_EXERCISE:_
Go to the line with "CITIES WE SERVICE" in the entries below and write out every line from there through the line with "385 Main Street, Boylston, MA", exactly and without pictures.

_RECORDS FOR THIS TASK:_
◆ ◆ ◆ ◆ ◆ ◆ ◆
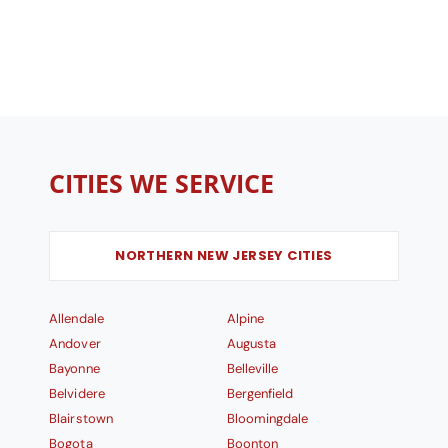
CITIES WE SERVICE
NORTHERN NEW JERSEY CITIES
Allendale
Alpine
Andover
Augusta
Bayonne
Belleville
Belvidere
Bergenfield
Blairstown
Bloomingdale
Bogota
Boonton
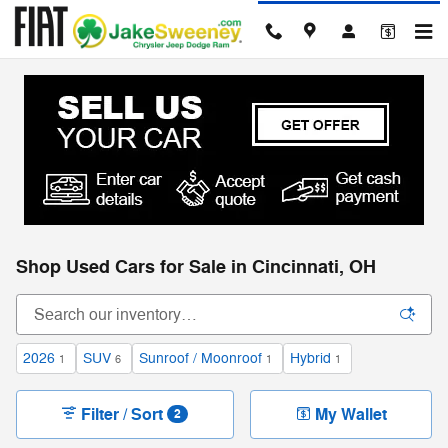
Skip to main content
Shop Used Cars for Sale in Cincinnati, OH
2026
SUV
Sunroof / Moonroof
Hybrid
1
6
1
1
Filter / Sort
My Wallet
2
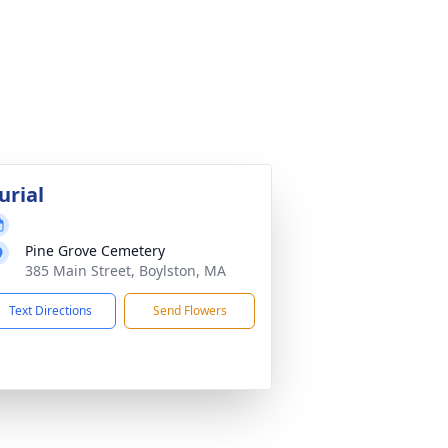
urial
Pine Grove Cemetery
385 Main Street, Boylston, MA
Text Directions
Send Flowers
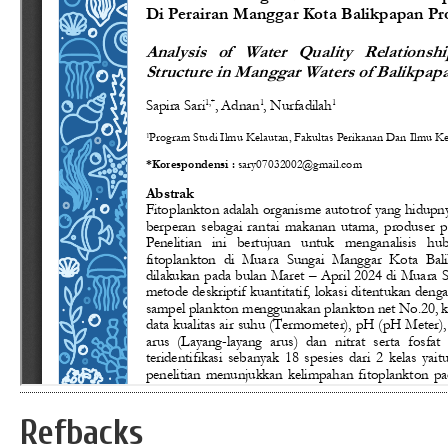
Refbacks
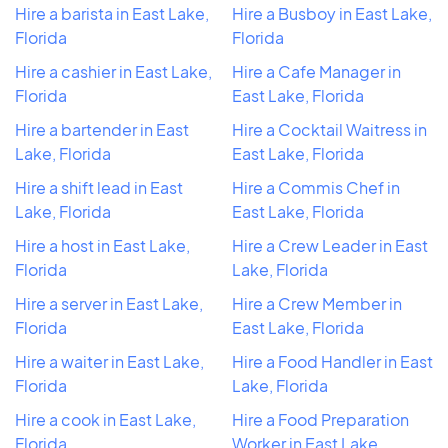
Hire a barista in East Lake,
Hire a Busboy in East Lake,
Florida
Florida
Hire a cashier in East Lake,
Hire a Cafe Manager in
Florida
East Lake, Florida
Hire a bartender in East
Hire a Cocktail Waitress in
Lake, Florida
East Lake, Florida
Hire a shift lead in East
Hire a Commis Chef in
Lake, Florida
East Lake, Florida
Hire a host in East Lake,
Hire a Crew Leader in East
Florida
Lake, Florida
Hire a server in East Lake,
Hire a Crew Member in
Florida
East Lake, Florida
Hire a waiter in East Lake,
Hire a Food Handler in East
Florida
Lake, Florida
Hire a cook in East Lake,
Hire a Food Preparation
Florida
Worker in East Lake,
◆ ◆ ◆ ◆ ◆ ◆ ◆
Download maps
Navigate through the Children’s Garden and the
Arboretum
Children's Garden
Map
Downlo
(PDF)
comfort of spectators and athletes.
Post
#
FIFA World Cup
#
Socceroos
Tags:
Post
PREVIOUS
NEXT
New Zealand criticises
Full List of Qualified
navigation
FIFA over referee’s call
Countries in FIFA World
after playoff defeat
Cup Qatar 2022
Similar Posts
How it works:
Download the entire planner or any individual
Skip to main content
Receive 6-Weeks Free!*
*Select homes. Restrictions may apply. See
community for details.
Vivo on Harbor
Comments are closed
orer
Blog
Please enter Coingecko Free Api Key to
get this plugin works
◆ ◆ ◆ ◆ ◆ ◆ ◆
_TASK RESULT:_
CITIES WE SERVICE
NORTHERN NEW JERSEY CITIES
Allendale
Alpine
Andover
Augusta
Bayonne
Belleville
Belvidere
Bergenfield
Blairstown
Bloomingdale
Bogota
Boonton
Skip to main content
Shop Used Cars for Sale in Cincinnati, OH
2026
SUV
Sunroof / Moonroof
Hybrid
1
6
1
1
Filter / Sort
My Wallet
2
urial
Pine Grove Cemetery
385 Main Street, Boylston, MA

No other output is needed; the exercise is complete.